For now, the scope for the used-car market to grow is exponential. The current ratio of used cars to new ones is 1.1 to 1, while in mature markets it is 3:1. Palle believes the ecosystem around the used-car market is just about coming up. “We see ourselves as being the key enablers of that ecosystem.” Khattar, too, feels that there is enough to go around for everyone. “This country needs more [players]. At the very least, we have to double that new-to-old ratio. So, there is no fear of competition for now.”

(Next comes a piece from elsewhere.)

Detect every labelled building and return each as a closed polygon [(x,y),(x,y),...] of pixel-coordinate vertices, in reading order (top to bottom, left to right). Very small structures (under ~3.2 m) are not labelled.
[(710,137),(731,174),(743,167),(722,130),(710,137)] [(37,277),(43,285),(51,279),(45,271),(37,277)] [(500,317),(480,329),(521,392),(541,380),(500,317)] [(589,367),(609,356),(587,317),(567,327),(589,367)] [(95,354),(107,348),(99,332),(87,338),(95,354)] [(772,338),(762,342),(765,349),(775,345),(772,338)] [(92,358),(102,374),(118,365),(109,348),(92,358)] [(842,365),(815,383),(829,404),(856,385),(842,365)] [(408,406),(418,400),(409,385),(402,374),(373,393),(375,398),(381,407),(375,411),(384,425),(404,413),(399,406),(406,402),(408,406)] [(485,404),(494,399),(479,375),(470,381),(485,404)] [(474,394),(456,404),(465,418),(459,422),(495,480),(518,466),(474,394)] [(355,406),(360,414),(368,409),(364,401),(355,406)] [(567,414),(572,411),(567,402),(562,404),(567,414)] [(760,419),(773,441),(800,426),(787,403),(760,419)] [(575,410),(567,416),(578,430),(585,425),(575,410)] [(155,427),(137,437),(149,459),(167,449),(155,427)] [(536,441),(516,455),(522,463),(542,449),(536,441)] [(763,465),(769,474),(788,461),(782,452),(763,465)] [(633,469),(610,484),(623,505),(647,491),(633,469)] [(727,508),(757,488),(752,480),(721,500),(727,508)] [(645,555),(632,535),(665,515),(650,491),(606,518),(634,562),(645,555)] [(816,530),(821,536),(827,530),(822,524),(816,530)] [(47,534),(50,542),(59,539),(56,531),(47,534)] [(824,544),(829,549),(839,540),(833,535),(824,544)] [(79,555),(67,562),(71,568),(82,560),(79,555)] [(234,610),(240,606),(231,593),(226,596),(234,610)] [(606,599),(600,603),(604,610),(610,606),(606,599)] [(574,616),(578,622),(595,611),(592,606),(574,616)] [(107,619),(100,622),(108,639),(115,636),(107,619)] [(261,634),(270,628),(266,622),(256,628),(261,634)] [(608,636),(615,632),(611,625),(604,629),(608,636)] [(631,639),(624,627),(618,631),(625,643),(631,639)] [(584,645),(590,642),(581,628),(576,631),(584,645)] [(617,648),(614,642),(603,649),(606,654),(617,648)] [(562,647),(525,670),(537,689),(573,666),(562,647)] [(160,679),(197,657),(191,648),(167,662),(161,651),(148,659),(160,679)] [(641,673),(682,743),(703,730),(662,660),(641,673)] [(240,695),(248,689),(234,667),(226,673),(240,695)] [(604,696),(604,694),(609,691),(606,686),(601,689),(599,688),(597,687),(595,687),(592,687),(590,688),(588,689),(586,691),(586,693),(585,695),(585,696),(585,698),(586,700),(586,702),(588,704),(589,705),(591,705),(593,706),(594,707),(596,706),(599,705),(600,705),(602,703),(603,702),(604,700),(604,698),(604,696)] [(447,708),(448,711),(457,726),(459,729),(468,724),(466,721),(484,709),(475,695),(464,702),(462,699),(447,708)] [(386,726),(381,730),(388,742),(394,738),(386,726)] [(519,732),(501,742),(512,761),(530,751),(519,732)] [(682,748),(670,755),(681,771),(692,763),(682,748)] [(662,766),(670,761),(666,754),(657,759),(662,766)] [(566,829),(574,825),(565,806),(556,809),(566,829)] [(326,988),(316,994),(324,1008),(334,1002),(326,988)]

Maruti likes to see the future in the light of its own priorities. “Others may not be able to provide what we can — a customer may not be able to upgrade to a car of the same brand. Only we offer this complete cycle at one dealership,” says Kalsi. He does concede that Maruti will tweak its model if required in the future, but says it currently has no plans to become multi-brand buyers and sellers.
In the auto-portal space as well, the competition is evidently on the rise, with even OLX and Quikr launching themselves into the fray. But Sanghi isn’t getting jittery. “With 120,000 cars listed on our website, we are three times our competition put together. We send our engineers to the ground to make a status report on the inventory, and we even list the price that we think customers should pay.”
The taboo associated with second-hand vehicles is fast fading. And this is most evident in the strata where it earlier held the most value — the luxury segment driven by the wealthy. Mercedes is increasing its used-car showrooms, Audi now provides 60-month loans on its pre-owned models, and even second-hand Ferraris are available. “My entire family is extremely comfortable with second-hand cars,” says Khattar. And if that indeed becomes the norm, used-car players will soon find themselves zipping around in top gear.